Keywords list in PDF Metadata is not atomized

Johann
Given the metadata example from https://www.princexml.com/doc/prince-output/#pdf-metadata:

<html>
    <head>
...
        <meta name="keywords" content="cabbage, cooking, eating"/>
    </head>


This should define three keywords in the PDF document - "cabbage", "cooking" and "eating".

But Acrobat Pro just shows a single keyword "cabbage, cooking, eating"!

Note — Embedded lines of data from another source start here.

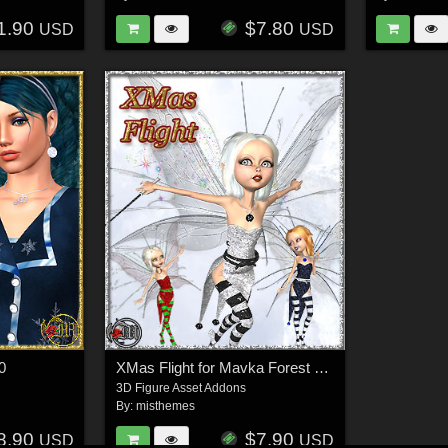
1.90
$7.80
USD
USD
0
XMas Flight for Mavka Forest Fairy
3D Figure Asset Addons
By:
misthemes
8.90
$7.90
USD
USD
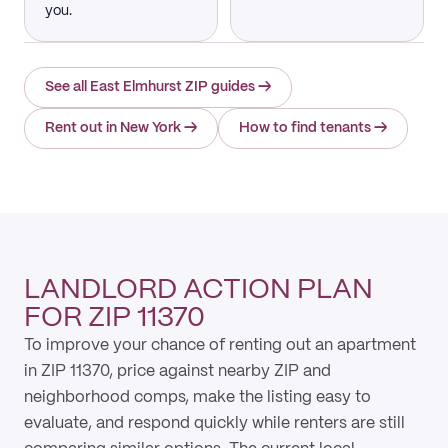
you.
See all East Elmhurst ZIP guides
→
Rent out in New York
→
How to find tenants
→
LANDLORD ACTION PLAN
FOR ZIP 11370
To improve your chance of renting out an apartment
in ZIP 11370, price against nearby ZIP and
neighborhood comps, make the listing easy to
evaluate, and respond quickly while renters are still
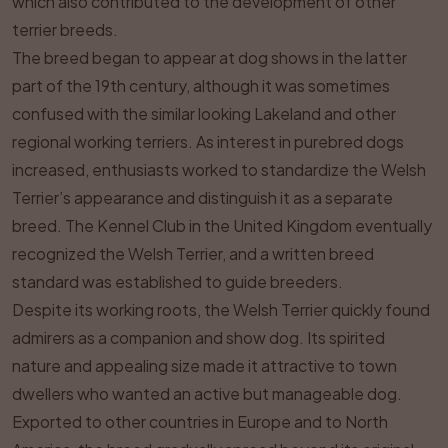
which also contributed to the development of other
terrier breeds.
The breed began to appear at dog shows in the latter
part of the 19th century, although it was sometimes
confused with the similar looking Lakeland and other
regional working terriers. As interest in purebred dogs
increased, enthusiasts worked to standardize the Welsh
Terrier’s appearance and distinguish it as a separate
breed. The Kennel Club in the United Kingdom eventually
recognized the Welsh Terrier, and a written breed
standard was established to guide breeders.
Despite its working roots, the Welsh Terrier quickly found
admirers as a companion and show dog. Its spirited
nature and appealing size made it attractive to town
dwellers who wanted an active but manageable dog.
Exported to other countries in Europe and to North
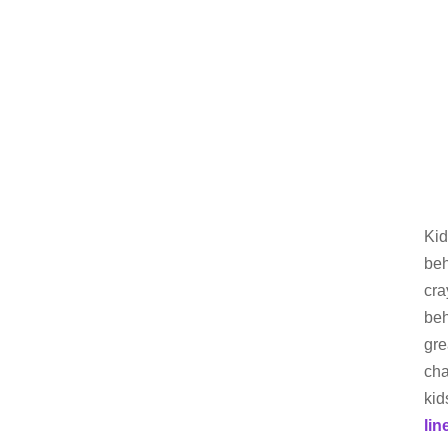
Kid
beh
cra
beh
gre
cha
kid
lin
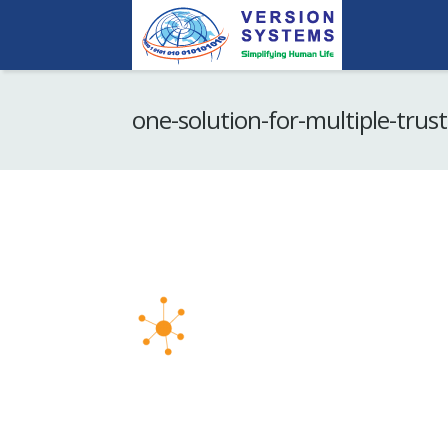
one-solution-for-multiple-trust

This is best seen in the Additional Metadata / Advanced dialog. The data structures are:

...
  <pdf:Keywords>"cabbage, cooking, eating"</pdf:Keywords>
...
 <dc:subject>
    <rdf:Bag>
       <rdf:li>cabbage, cooking, eating</rdf:li>
    </rdf:Bag>
 </dc:subject>
...


But they should be:

...
    <pdf:Keywords>cabbage, cooking, eating</pdf:Keywords>
...
 <dc:subject>
    <rdf:Bag>
       <rdf:li>cabbage</rdf:li>
       <rdf:li>cooking</rdf:li>
       <rdf:li>eating</rdf:li>
    </rdf:Bag>
 </dc:subject>
...

- - -
Johann

mikeday
We have changed the XMP serialisation of these values in the latest build, hopefully this helps!
Johann
Tried with build 20223009 - but the XMP data did not change!?

- - -
Johann

mikeday
Can you check the attached document which has been generated with --pdf-profile PDF/UA-1? It appears to have the correct XMP.
  1. xmp.html0.1 kB
  2. xmp.pdf2.4 kB
Johann
yes, the attached PDF is correct!

         <pdf:Keywords>cabbage, cooking, eating</pdf:Keywords>
         <pdf:Producer>Prince 20220930 (www.princexml.com)</pdf:Producer>


If you convert the attached HTML without any options then the output is still not correct:

         <pdf:Keywords>"cabbage, cooking, eating"</pdf:Keywords>
         <pdf:Producer>Prince 20220930 (www.princexml.com)</pdf:Producer>


Why should we require special options?

- - -
Johann

mikeday
Prince doesn't embed a copy of the metadata as XMP unless the PDF profile requires it, however in the default metadata dictionary the /Keywords field is just a single string and it looks like Acrobat just quotes the entire thing instead of treating it as a list.
Johann
Ok, that's reasonable. We will move to PDF/UA in the future, anyway.

- - -
Johann

mikeday
In the latest build we have added a new option --pdf-xmp-metadata that will force the inclusion of metadata in XMP format even if the current PDF profile does not explicitly require it.